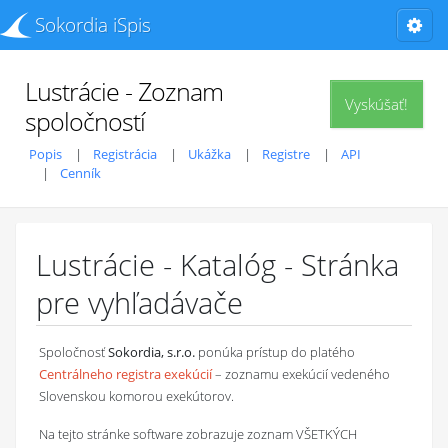
Sokordia iSpis
Lustrácie - Zoznam
Vyskúšať!
spoločností
Popis
Registrácia
Ukážka
Registre
API
Cenník
Lustrácie - Katalóg - Stránka
pre vyhľadávače
Spoločnosť
Sokordia, s.r.o.
ponúka prístup do platého
Centrálneho registra exekúcií
– zoznamu exekúcií vedeného
Slovenskou komorou exekútorov.
Na tejto stránke software zobrazuje zoznam VŠETKÝCH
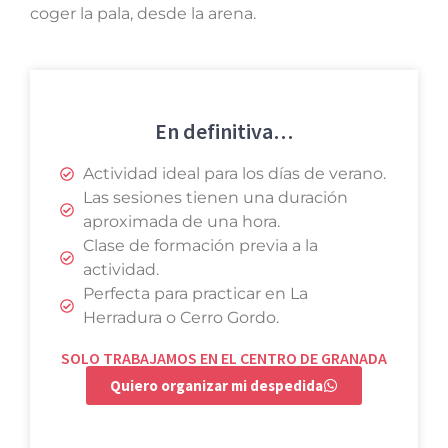
coger la pala, desde la arena.
En definitiva…
Actividad ideal para los días de verano.
Las sesiones tienen una duración
aproximada de una hora.
Clase de formación previa a la
actividad.
Perfecta para practicar en La
Herradura o Cerro Gordo.
SOLO TRABAJAMOS EN EL CENTRO DE GRANADA
Quiero organizar mi despedida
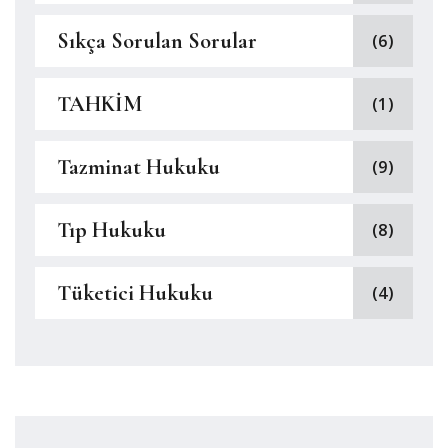
Sıkça Sorulan Sorular
(6)
TAHKİM
(1)
Tazminat Hukuku
(9)
Tıp Hukuku
(8)
Tüketici Hukuku
(4)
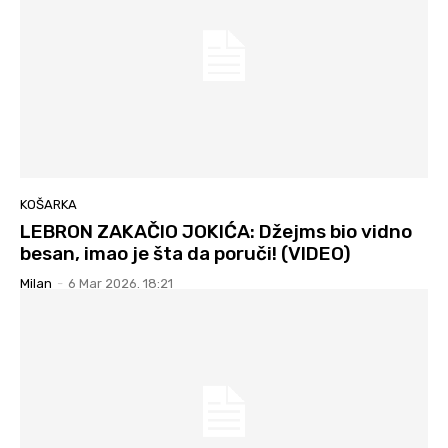
KOŠARKA
LEBRON ZAKAČIO JOKIĆA: Džejms bio vidno
besan, imao je šta da poruči! (VIDEO)
Milan
-
6 Mar 2026. 18:21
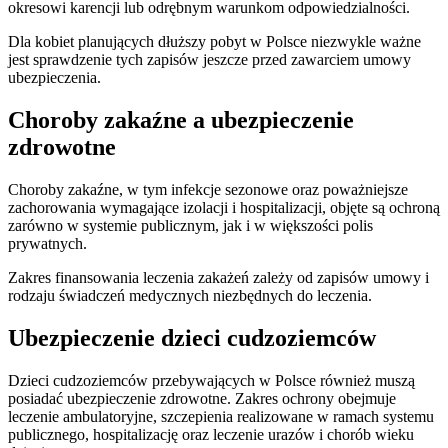
okresowi karencji lub odrębnym warunkom odpowiedzialności.
Dla kobiet planujących dłuższy pobyt w Polsce niezwykle ważne
jest sprawdzenie tych zapisów jeszcze przed zawarciem umowy
ubezpieczenia.
Choroby zakaźne a ubezpieczenie
zdrowotne
Choroby zakaźne, w tym infekcje sezonowe oraz poważniejsze
zachorowania wymagające izolacji i hospitalizacji, objęte są ochroną
zarówno w systemie publicznym, jak i w większości polis
prywatnych.
Zakres finansowania leczenia zakażeń zależy od zapisów umowy i
rodzaju świadczeń medycznych niezbędnych do leczenia.
Ubezpieczenie dzieci cudzoziemców
Dzieci cudzoziemców przebywających w Polsce również muszą
posiadać ubezpieczenie zdrowotne. Zakres ochrony obejmuje
leczenie ambulatoryjne, szczepienia realizowane w ramach systemu
publicznego, hospitalizację oraz leczenie urazów i chorób wieku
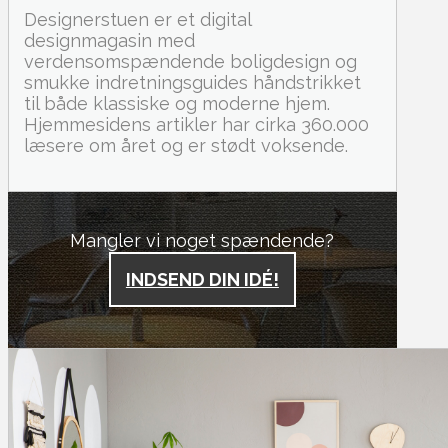
Designerstuen er et digital
designmagasin med
verdensomspændende boligdesign og
smukke indretningsguides håndstrikket
til både klassiske og moderne hjem.
Hjemmesidens artikler har cirka 360.000
læsere om året og er stødt voksende.
Mangler vi noget spændende?
INDSEND DIN IDÉ!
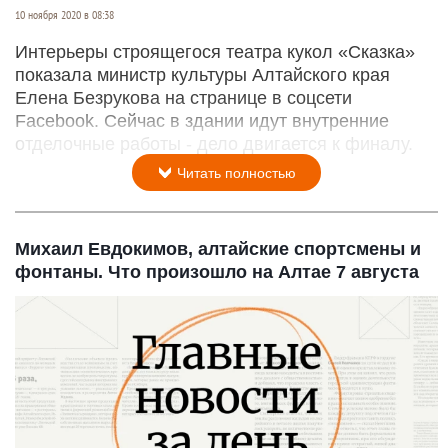
10 ноября 2020 в 08:38
Интерьеры строящегося театра кукол «Сказка»
показала министр культуры Алтайского края
Елена Безрукова на странице в соцсети
Facebook. Сейчас в здании идут внутренние
отделочные работы - дело двигается к финалу.
Читать полностью
Михаил Евдокимов, алтайские спортсмены и
фонтаны. Что произошло на Алтае 7 августа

◆ ◆ ◆ ◆

• **Request**
Rewrite the text of all the entries above, replacing "Lustrácie" with "Prehľady" and leaving everything else unchanged. Leave out the pictures.

• **Output below**
Sokordia iSpis
Prehľady - Zoznam
Vyskúšať!
spoločností
Popis
Registrácia
Ukážka
Registre
API
Cenník
Prehľady - Katalóg - Stránka
pre vyhľadávače
Spoločnosť
Sokordia, s.r.o.
ponúka prístup do platého
Centrálneho registra exekúcií
– zoznamu exekúcií vedeného
Slovenskou komorou exekútorov.
Na tejto stránke software zobrazuje zoznam VŠETKÝCH
coger la pala, desde la arena.
En definitiva…
Actividad ideal para los días de verano.
Las sesiones tienen una duración
aproximada de una hora.
Clase de formación previa a la
actividad.
Perfecta para practicar en La
Herradura o Cerro Gordo.
SOLO TRABAJAMOS EN EL CENTRO DE GRANADA
Quiero organizar mi despedida
Sıkça Sorulan Sorular
(6)
TAHKİM
(1)
Tazminat Hukuku
(9)
Tıp Hukuku
(8)
Tüketici Hukuku
(4)
KOŠARKA
LEBRON ZAKAČIO JOKIĆA: Džejms bio vidno
besan, imao je šta da poruči! (VIDEO)
Milan
-
6 Mar 2026. 18:21
okresowi karencji lub odrębnym warunkom odpowiedzialności.
Dla kobiet planujących dłuższy pobyt w Polsce niezwykle ważne
jest sprawdzenie tych zapisów jeszcze przed zawarciem umowy
ubezpieczenia.
Choroby zakaźne a ubezpieczenie
zdrowotne
Choroby zakaźne, w tym infekcje sezonowe oraz poważniejsze
zachorowania wymagające izolacji i hospitalizacji, objęte są ochroną
zarówno w systemie publicznym, jak i w większości polis
prywatnych.
Zakres finansowania leczenia zakażeń zależy od zapisów umowy i
rodzaju świadczeń medycznych niezbędnych do leczenia.
Ubezpieczenie dzieci cudzoziemców
Dzieci cudzoziemców przebywających w Polsce również muszą
posiadać ubezpieczenie zdrowotne. Zakres ochrony obejmuje
leczenie ambulatoryjne, szczepienia realizowane w ramach systemu
publicznego, hospitalizację oraz leczenie urazów i chorób wieku
Designerstuen er et digital
designmagasin med
verdensomspændende boligdesign og
smukke indretningsguides håndstrikket
til både klassiske og moderne hjem.
Hjemmesidens artikler har cirka 360.000
læsere om året og er stødt voksende.
Mangler vi noget spændende?
INDSEND DIN IDÉ!
10 ноября 2020 в 08:38
Интерьеры строящегося театра кукол «Сказка»
показала министр культуры Алтайского края
Елена Безрукова на странице в соцсети
Facebook. Сейчас в здании идут внутренние
отделочные работы - дело двигается к финалу.
Читать полностью
Михаил Евдокимов, алтайские спортсмены и
фонтаны. Что произошло на Алтае 7 августа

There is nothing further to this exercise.